In CLI mode, use the `--debug` flag. To suppress info logs, use `--quiet` (`-q`) — only warnings and errors will be shown.

---

## Troubleshooting

### GLiNER model download fails

**Symptom:** Error on first run about failing to download from HuggingFace.

**Solutions:**
- Ensure internet access is available on first run.
- If behind a proxy, configure `HTTP_PROXY` / `HTTPS_PROXY` environment variables.
- Set `HF_HOME` to a writable directory with sufficient disk space (~1 GB).
- To pre-download the model on a machine with internet access, run:
  ```python
  from gliner import GLiNER
  GLiNER.from_pretrained("knowledgator/gliner-multitask-large-v0.5")
  ```
  Then copy the `HF_HOME` cache directory to the target machine.

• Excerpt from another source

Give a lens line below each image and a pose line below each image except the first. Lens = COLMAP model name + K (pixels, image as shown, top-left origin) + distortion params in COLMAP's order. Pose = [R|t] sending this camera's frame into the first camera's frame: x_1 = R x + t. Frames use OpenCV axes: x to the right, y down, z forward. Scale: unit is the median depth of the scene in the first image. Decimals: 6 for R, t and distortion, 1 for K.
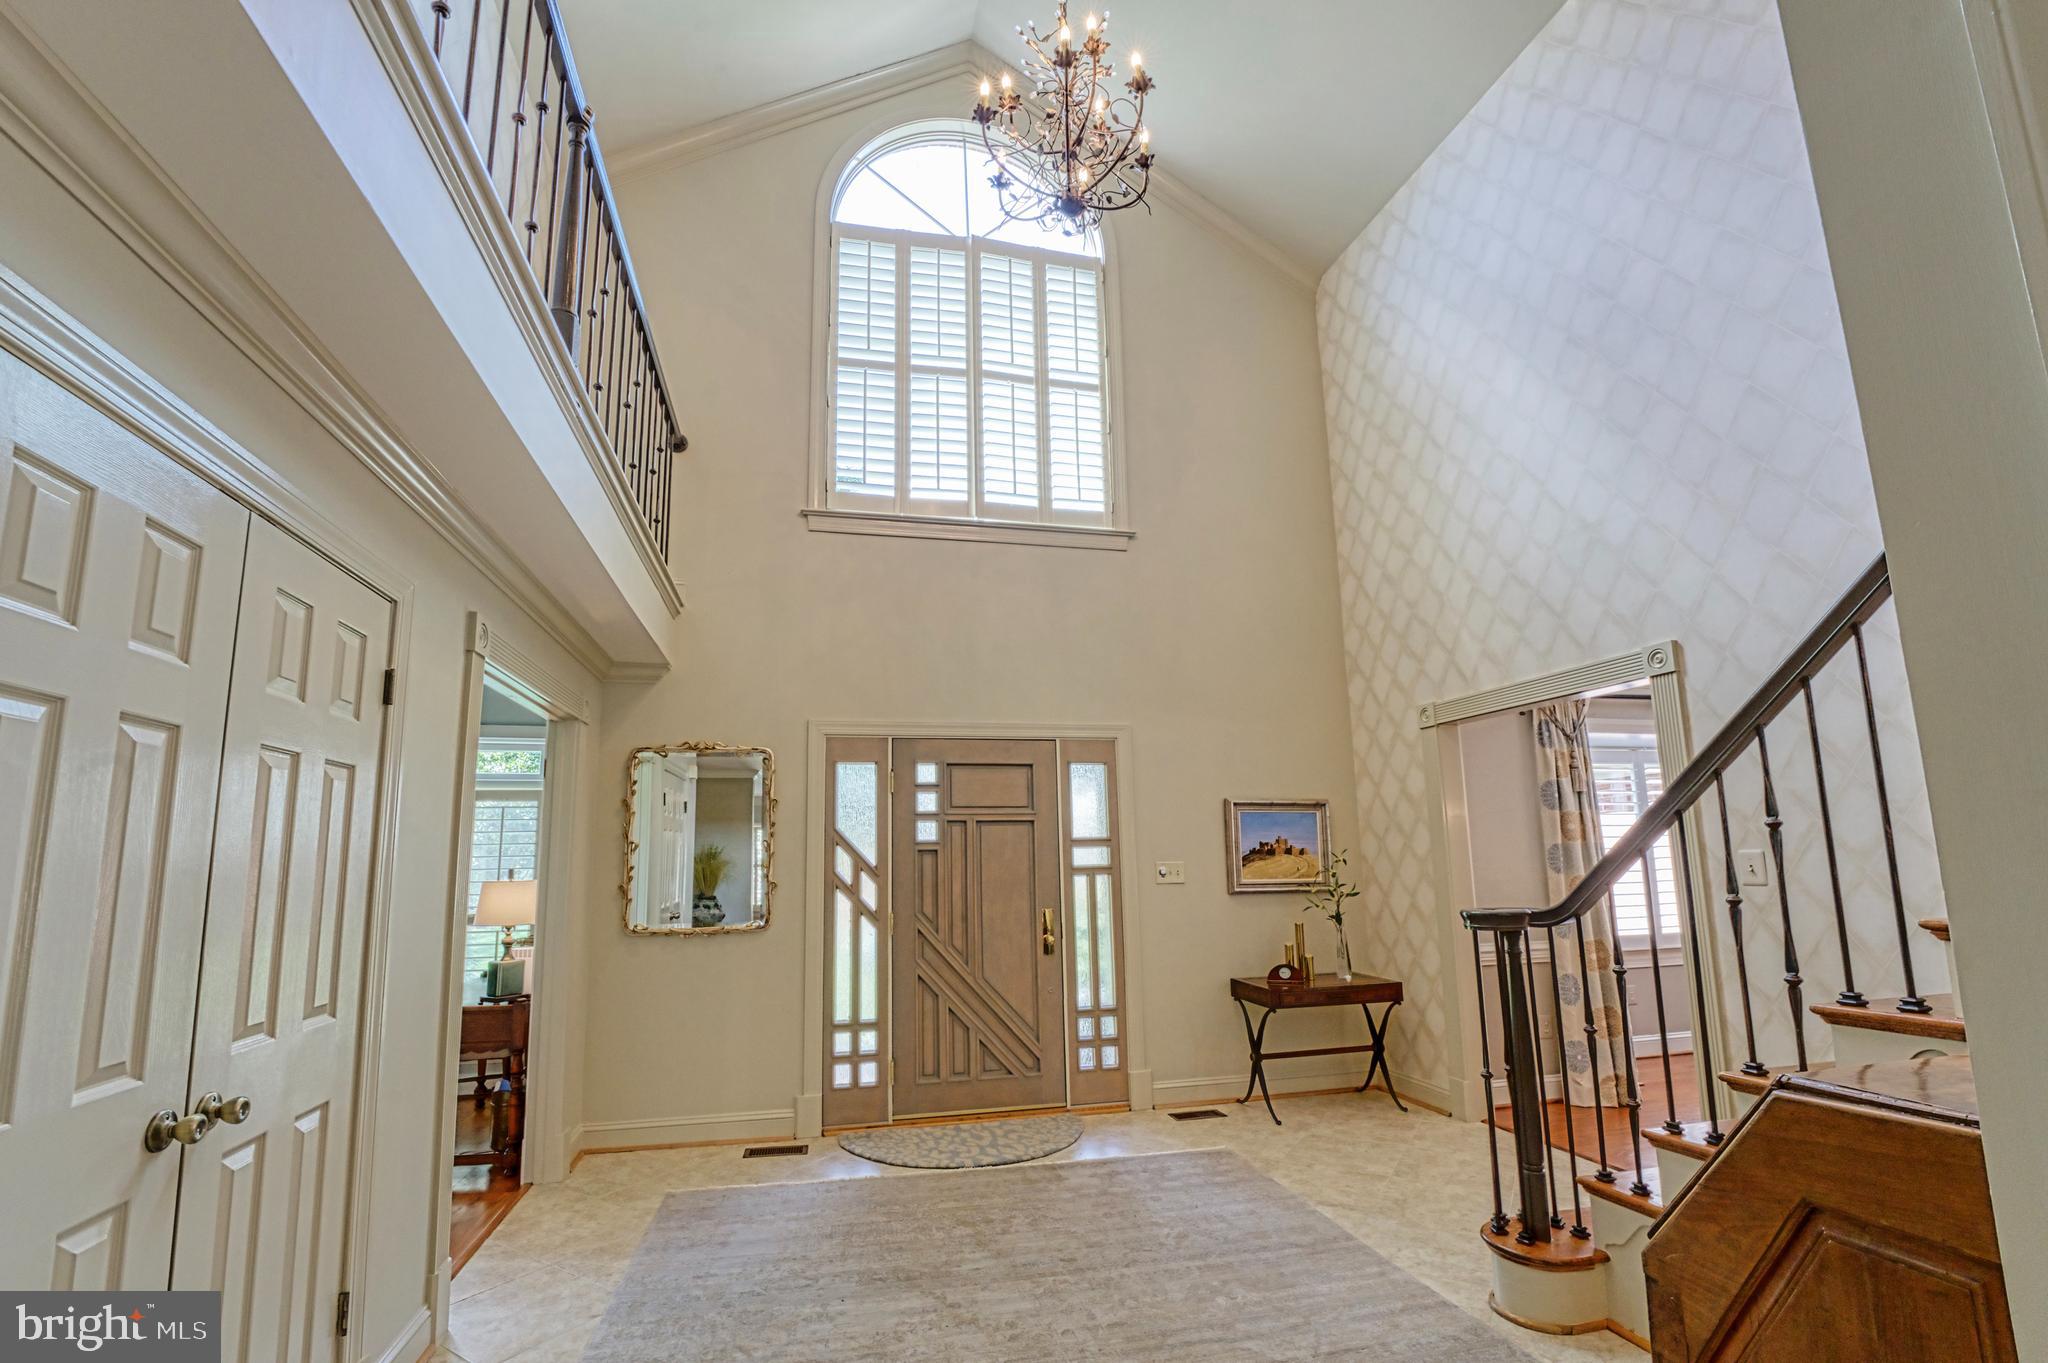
lens RADIAL K [[881.9, 0, 999.5], [0, 881.9, 732.3], [0, 0, 1]] dist [0.000133, -0.000018]
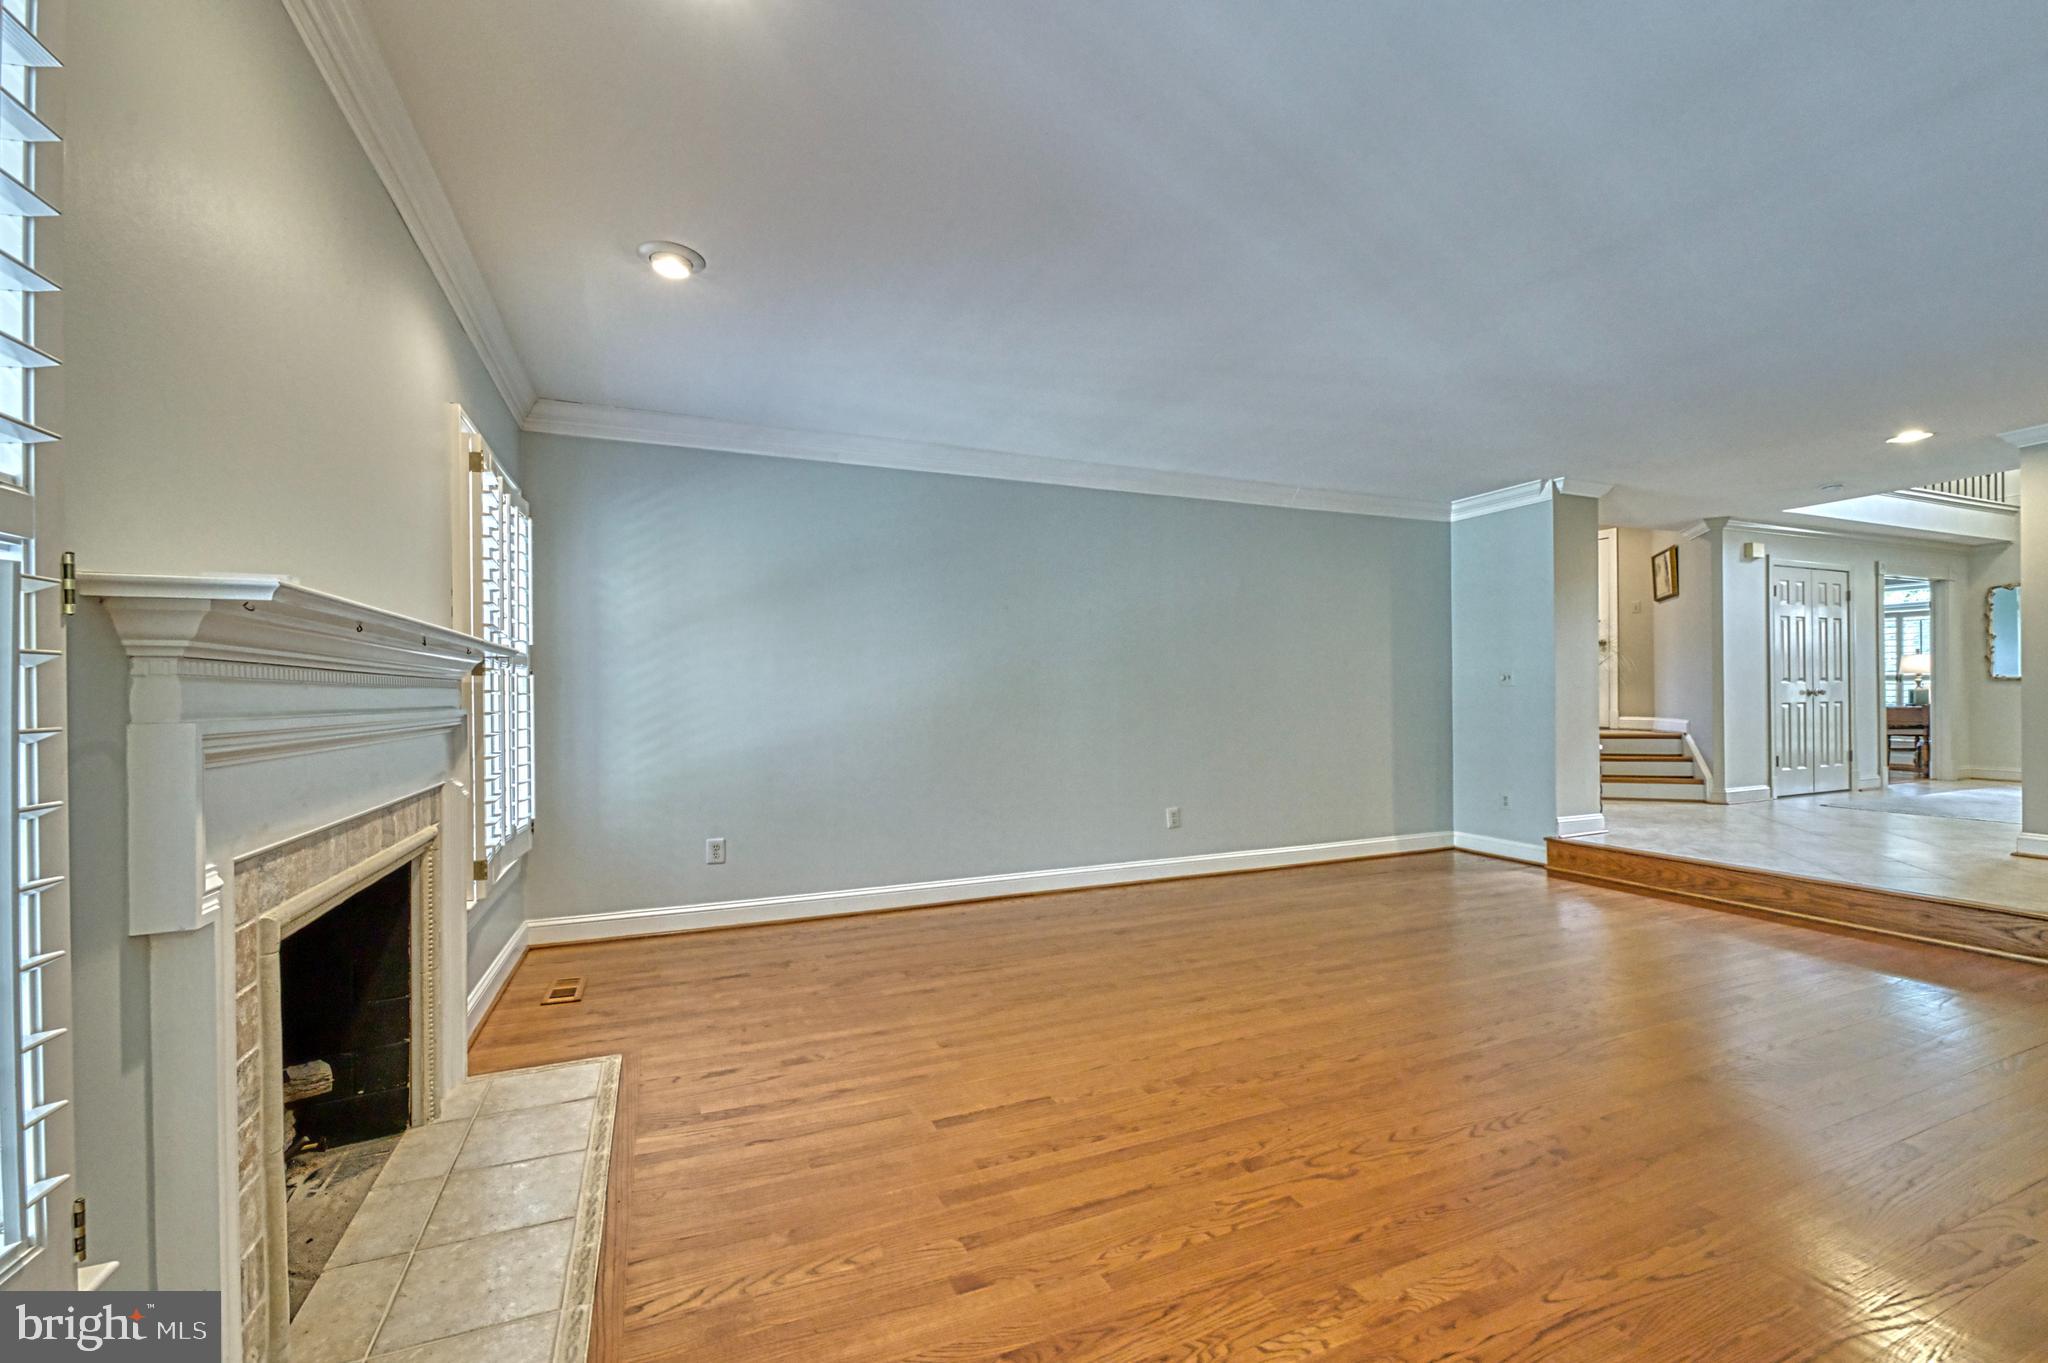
lens RADIAL K [[824.0, 0, 1021.0], [0, 824.0, 680.7], [0, 0, 1]] dist [-0.000632, -0.000024]
pose [[0.185385, 0.012695, -0.982584, 4.312630], [0.151020, 0.987669, 0.041254, -0.775799], [0.970992, -0.156038, 0.181181, -6.385249]]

### SLM server connection error

**Symptom:** `ConnectionError` or `SLMUnavailableError` when using `build_pipeline()`.

**Solutions:**
- Ensure Ollama is installed and running: `ollama list` should show available models.
- Verify the model is pulled: `ollama pull qwen3.5:9b`
- If not using SLM, disable it: `build_pipeline(slm_fallback=None)`
- For non-critical use, allow graceful degradation:
  ```python
  pipeline = build_pipeline(slm_required=False, slm_on_failure="accept")
  ```

### High memory usage

**Symptom:** Process uses excessive RAM or runs out of memory.

**Solutions:**
- The GLiNER model requires ~2 GB RAM. Ensure the machine has at least 4 GB available.
- Reuse the pipeline object across calls instead of creating new ones.
- For the `anonymize()` convenience function, the pipeline is automatically reused (singleton).

### Wrong wheel platform

**Symptom:** `pip install` fails with platform compatibility error.

**Solution:** Ensure the wheel matches your Python version and OS (see the [naming breakdown in Installation](#installation)).

### Entity not detected

**Possible causes:**
- The entity type may not be in the default set. Check [Supported Entity Types](#supported-entity-types).
- The text may be matching a denylist entry (known false positive). Check if the term is a common Romanian word.
- For low-confidence detections with SLM enabled, the SLM may have rejected it. Try with `--debug` or `logging.DEBUG` to see SLM verdicts.